EEPO: Exploration-Enhanced Policy Optimization via Sample-Then-Forget
Liang Chen, Xueting Han, Qizhou Wang, Bo Han, Jing Bai, Hinrich Schutze, Kam-Fai Wong
TL;DR
The paper tackles the persistence of entropy collapse in reinforcement learning with verifiable rewards (RLVR) when training large language models for reasoning. It introduces Exploration-Enhanced Policy Optimization (EEPO), a rollout time intervention that splits rollouts into two stages with a lightweight unlearning step in between to suppress recently sampled dominant responses and promote exploration of alternative reasoning modes. EEPO also enforces targeted, triggerable, and low-overhead unlearning through entropy-based gating, a complementary loss that focuses on high probability tokens, and a single-step rollout update. Empirically, EEPO delivers substantial improvements over GRPO across five math reasoning benchmarks and three model families, with average relative gains of 24.3% on Qwen2.5-3B, 33.0% on Llama3.2-3B-Instruct, and 10.4% on Qwen3-8B-Base, while maintaining comparable training efficiency, indicating a practical path to better generalization in RLVR systems.
Abstract
Balancing exploration and exploitation remains a central challenge in reinforcement learning with verifiable rewards (RLVR) for large language models (LLMs). Current RLVR methods often overemphasize exploitation, leading to entropy collapse, diminished exploratory capacity, and ultimately limited performance gains.
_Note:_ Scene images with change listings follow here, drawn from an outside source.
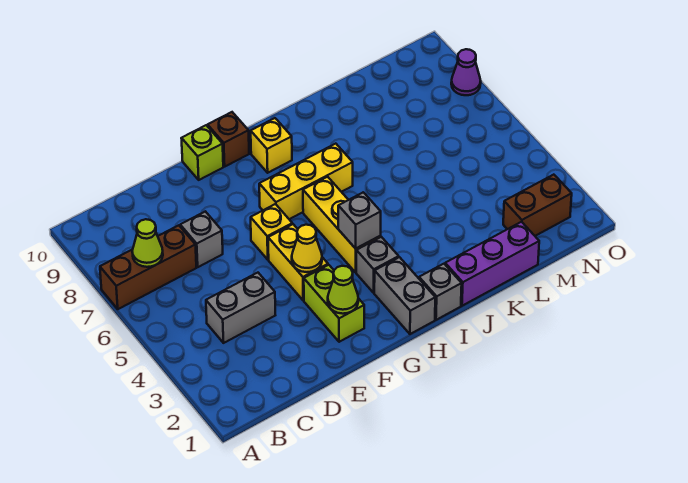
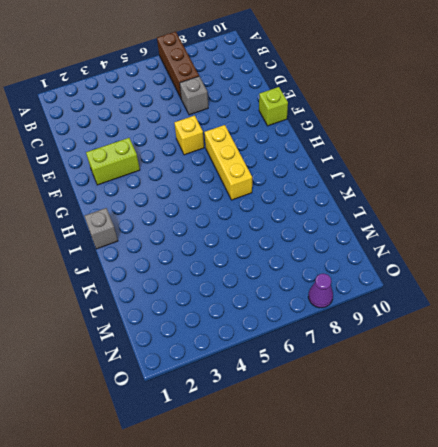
none -> grey brick C4:D4 level 1
none -> yellow brick F4:F5 level 1
none -> brown brick G10 level 1

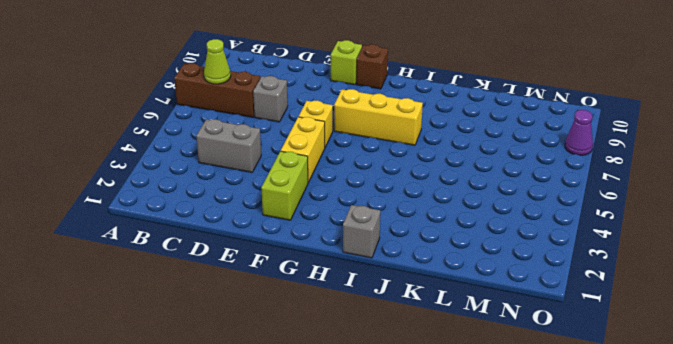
none -> grey brick H1:H2 level 1
none -> grey brick H3 level 1
none -> yellow brick H4:H6 level 1

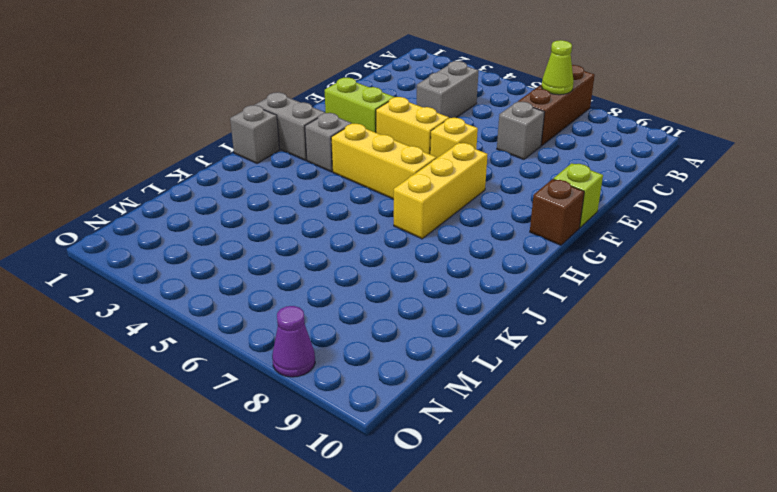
none -> yellow brick H9 level 1
none -> purple brick J1:L1 level 1
none -> brown brick M2:N2 level 1

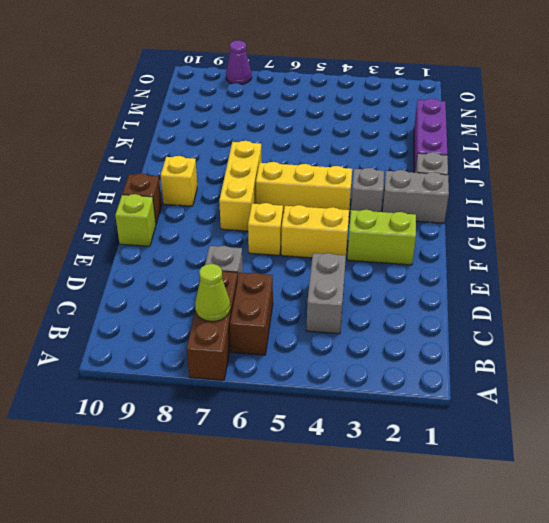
brown brick B6:C6 level 1 -> brown brick M2:N2 level 1
none -> lime cone F2 level 2
none -> yellow cone F4 level 2
none -> grey brick H4 level 2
Although techniques that increase policy stochasticity can promote exploration, they frequently fail to escape dominant behavioral modes. This creates a self-reinforcing loop-repeatedly sampling and rewarding dominant modes-that further erodes exploration. We introduce Exploration-Enhanced Policy Optimization (EEPO), a framework that promotes exploration via two-stage rollouts with adaptive unlearning. In the first stage, the model generates half of the trajectories; it then undergoes a lightweight unlearning step to temporarily suppress these sampled responses, forcing the second stage to explore different regions of the output space. This sample-then-forget mechanism disrupts the self-reinforcing loop and promotes wider exploration during rollouts. Across five reasoning benchmarks, EEPO outperforms GRPO, achieving average relative gains of 24.3% on Qwen2.5-3B, 33.0% on Llama3.2-3B-Instruct, and 10.4% on Qwen3-8B-Base.